Bir kitap insana ne zaman gelir?*

Bir kitabın insanın eline yahut zihnine
ne zaman düşeceği hiç belli olmuyormuş.
Bir metnin ya da bir şiirin ya da kısa,
evet oldukça kısa tek bir cümlenin bile.
Don Kişot örneğin beni onca yıl sonra yaralayan,
otuz küsür yıl sonra yanıma gelip de
keşke çok evvelinde okusaydım diye ağlatan,
ya da Ulyyses, bir kaç sayfadan sonra kapanıp da,
orta okul günlerinin asabiyetiyle
bir daha hiç açılmamak üzere kenara fırlatılan...

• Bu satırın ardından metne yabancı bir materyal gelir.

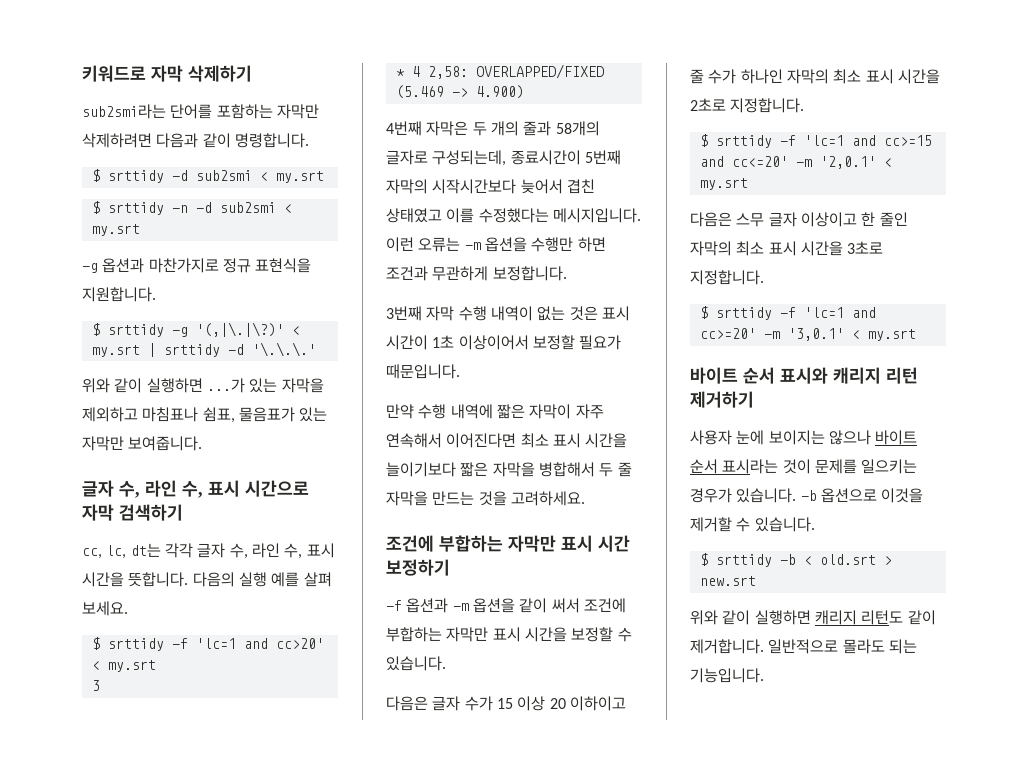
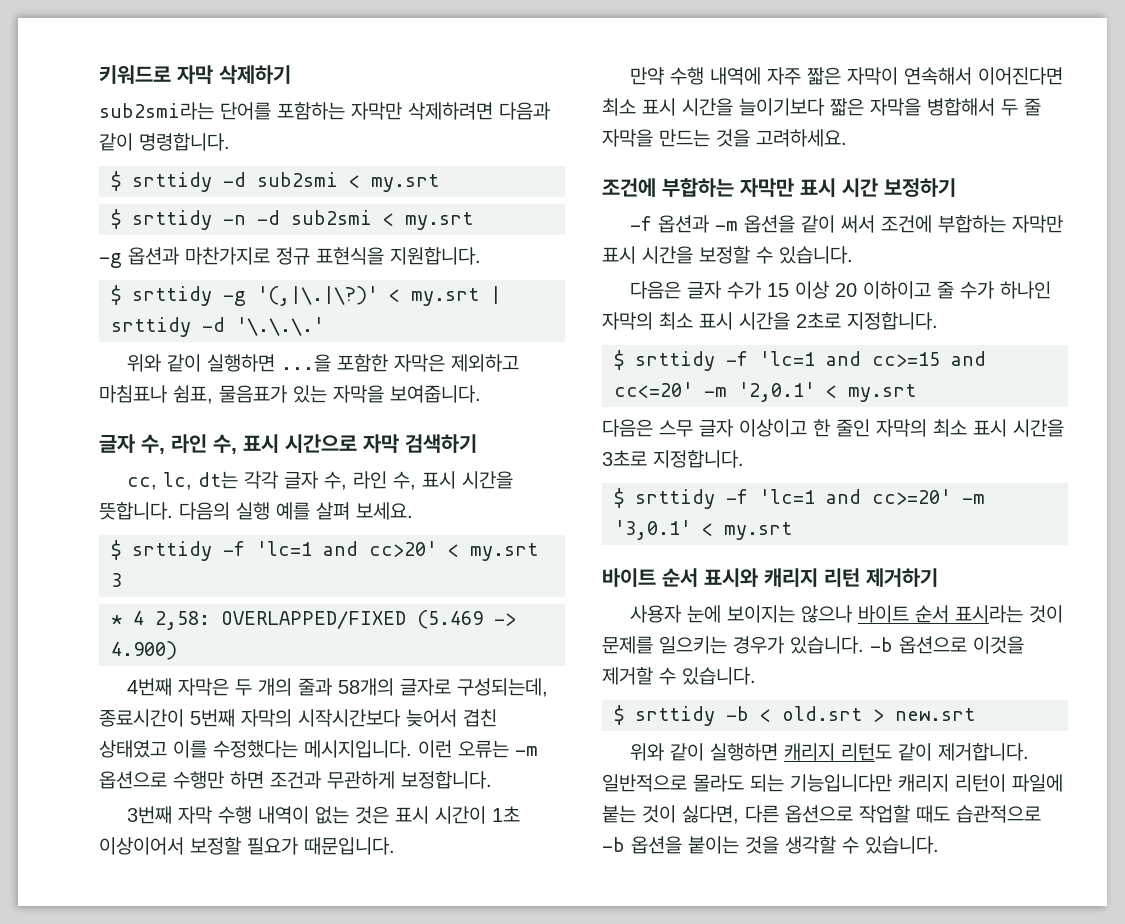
[206,378,324,393] ...가 있는 자막을 -> [280,354,445,372] ...을 포함한 자막은
[82,436,124,451] 자막만 -> [333,385,384,403] 자막을
[484,237,527,252] 옵션을 -> [99,771,167,789] 옵션으로
(493, 411) none -> [766,67,801,85] 자주
[575,404,604,419] 자주 -> (898, 76) none
[690,668,764,683] 기능입니다. -> [790,774,1063,792] [602,805,1041,824] [602,836,939,854] 기능입니다만 캐리지 리턴이 파일에 붙는 것이 싫다면, 다른 옵션으로 작업할 때도 습관적으로 -b 옵션을 붙이는 것을 생각할 수 있습니다.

Sahiden, bir kitabın insana yahut dünyaya
ne zaman geleceği hiç belli olmuyormuş,
Don Kişot erkenden uğrasa değirmenlere karşı,
ya da Ulysses yıllar sonra konsa bir Haziran ayında
gözlerime, zihnime, ellerime...
Ne olurdu?
Kaçırılan deve yüküyle cümle
ya da henüz yazılmamış onlarca dize,
Dünyanın rengini açar mıydı yoksa koyultur muydu?

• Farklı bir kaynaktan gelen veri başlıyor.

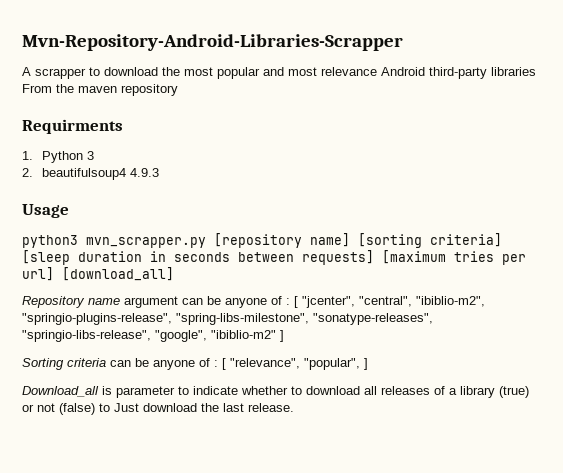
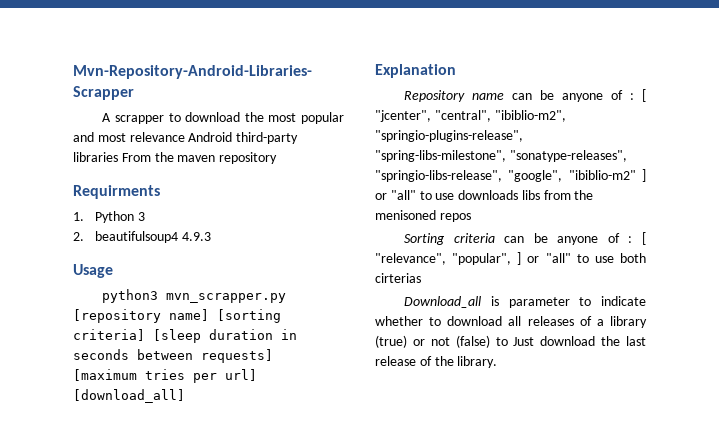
(174, 274) none -> [375,64,456,78] // Explanation
[124,296,178,308] argument -> (505, 96) none
(284, 336) none -> [375,190,594,200] [375,210,471,222] or "all" to use downloads libs from the menisoned repos
(368, 364) none -> [527,253,646,263] [375,273,421,283] or "all" to use both cirterias
[248,403,294,412] release. -> [375,356,498,368] release of the library.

Hiç çekinmeden belki de oldukça farklı yollarda alı koyardı da
beni, farklı cümlelerle söylettirdi bildiğim tüm türküleri.
Aslında oldukça mühim oluyormuş böylece
kitapların okuyana geliş zamanının önemi.
Şimdi hiç sırası dememek için
aslında bilmek gerekiyormuş öylece
harf sırası gözetmeden tüm cümlelerin ehemmiyetini.
En önemlisiyse eğer bir metin geldiyse bir kez,
hiç çekinmeden benimseyip de onu yakalamak,
harflerine dek ufalmakmış esas olan,
Çünkü insanlar yakaladıklarıyla değil de
kaçırdıklarıyla ızdırap çekiyormuş bir ömür boyu...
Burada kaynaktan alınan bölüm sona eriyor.